In my GSoC project, there were many non-technical skills I learnt. Out of all, I want to talk about project planning. I think project planning can be further divided into time-management and tracking the issues.

Time management is crucial, sometimes we need to work on many things actively, while other times high-focus is required. The crucial things is tracking the issues. When we have many things to do, we think of tracking small tasks is irrelevant and can be skipped to increase productivity. However, the opposite is true. Not tracking small tasks (even trivial) means you don’t know if you are making any progress. Thus, you might be stuck on the same thing for many days or weeks before you know you haven’t made any progress.
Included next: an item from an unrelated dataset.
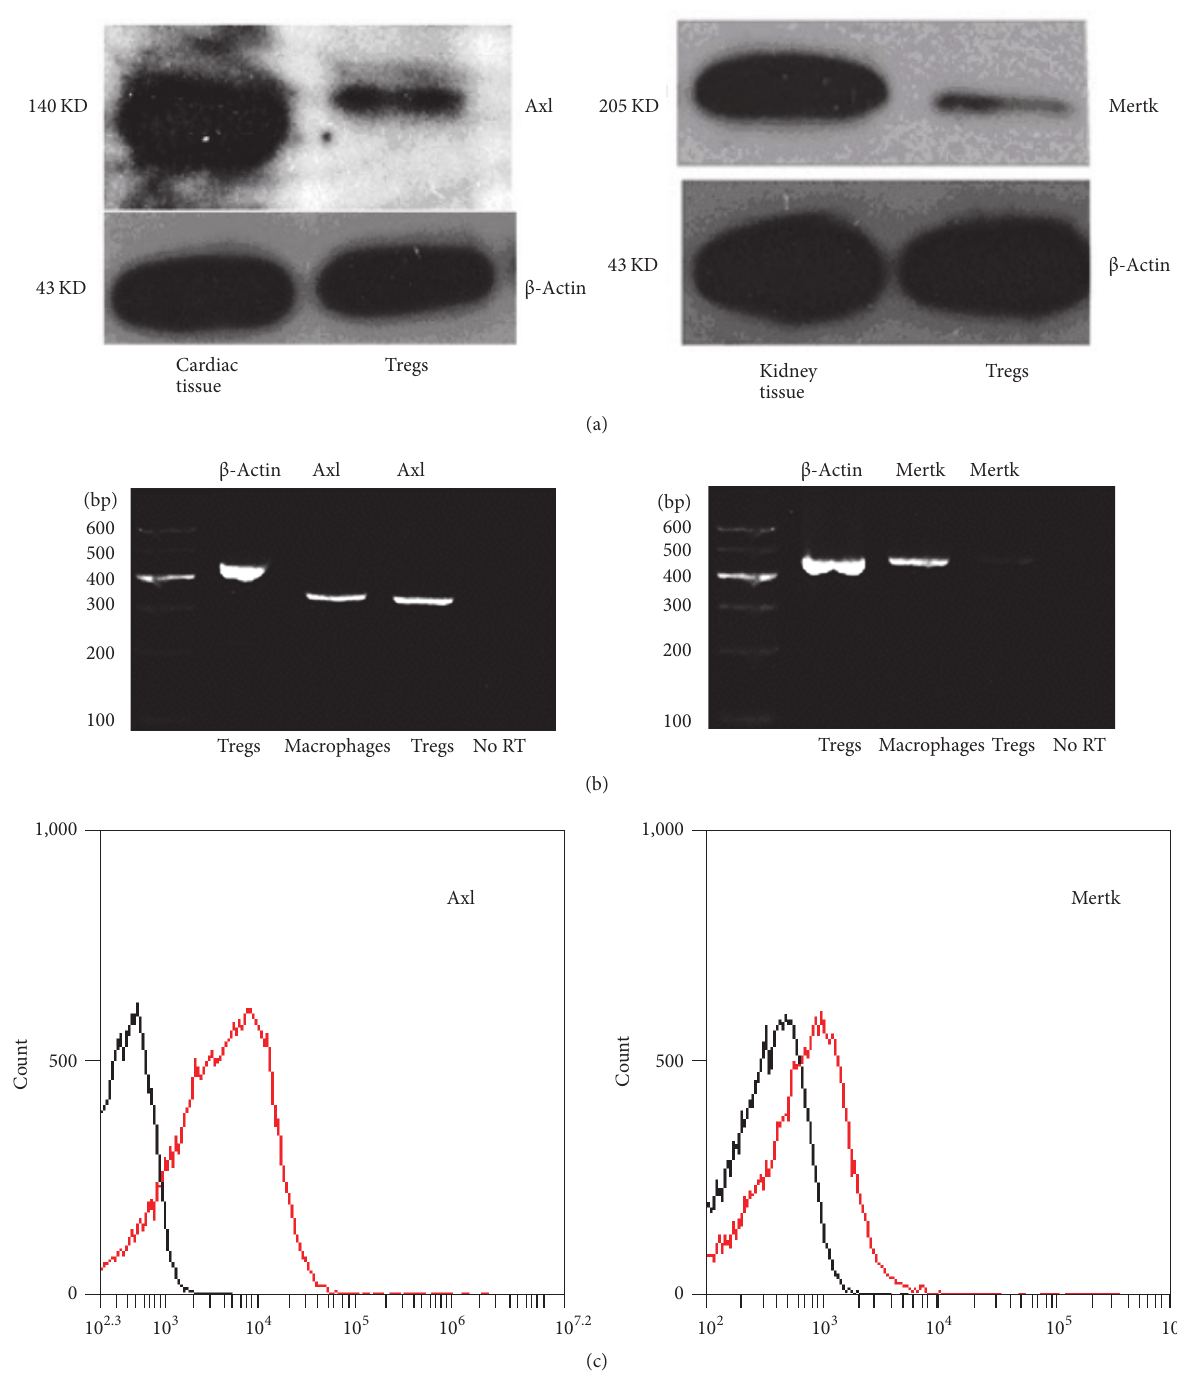
Figure 1: TAM receptors were expressed in mouse CD4 + CD25 + Tregs. (a) Protein expression from CD4 + CD25 + Tregs, cardiac tissue, and kidney tissue was analyzed by Western blot using specific anti-Axl (2 𝜇 g/ml) and anti-Mertk (2 𝜇 g/ml) antibodies. (b) Axl and Mertk mRNA expressions in CD4 + CD25 + Tregs and marcrophages were determined by semiquantitative RT-PCR. Expression of 𝛽 -actin was shown as an internal control. (c) CD4 + CD25 + Tregs were incubated with anti-Axl (10 𝜇 g/ml) and anti-Mertk (10 𝜇 g/ml) monoclonal Ab, respectively, followed by FITC-labeled goat anti-rat IgG as the secondary Ab (1:30). The cells were analyzed by flow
What I found helping me are two things, one an modified version of todo and tasks done. I used either each time (though I still don’t know which is better, for me or anyone else).

todo-sheet: divide the tasks in a grid of date and projects example:

Date \ ProjectMilestone 1.1Milestone 1.2
Current StatusBlocked on X’s PR.
Due1. Update the clickOn function
October 4th1. Get it under review1. Plan on the feature
October 5th1. Get it reviewed by other teams1. Open PR

tasks-done: track tasks done and next steps instead of todo

Sr. No.TaskNext Steps blocked forNext Step (success)Next Step (failure)
1Fix the failing Topic Manager test based on hypothesis 1Wait for CI to completeFix the failing tests of Curriculum AdminCheck for new hypothesis, update the debugging doc and try a new fix.
2Resolve merge-conflict on PR#01Waiting for CI to completeAssign reviewers to review the PRFix issues due to merge.
Notify^1Nikhil: Update Github tracking issue-Notify Nikhil that I have updated the tracking issue-
^1 We can also use “Notify” to track new notifications. This helps us maintain focus on current task while freeing brains memory to keep track of tasks to do.

Final Notes^2

GSoC is something every one should definitely experience. There is many things to learn — technical, non-technical (including handling deadlines and stress it comes with ;). I don’t think there is anything I didn’t experience regarding software development. Thus, GSoC gives you a wholesome idea of how software development works, once experienced all you require (at-most) after completing GSoC is a tech-stack specific skills if you are changing it.

Thanks to co-ordinators of Google Summer of Code, Oppia Org Admins (Nikhil, Sean), and my mentors (Christie, Chris)!

Over and out!


^2 FYI, it’s Final Notes in the blog “Final Note”. Like end of an end.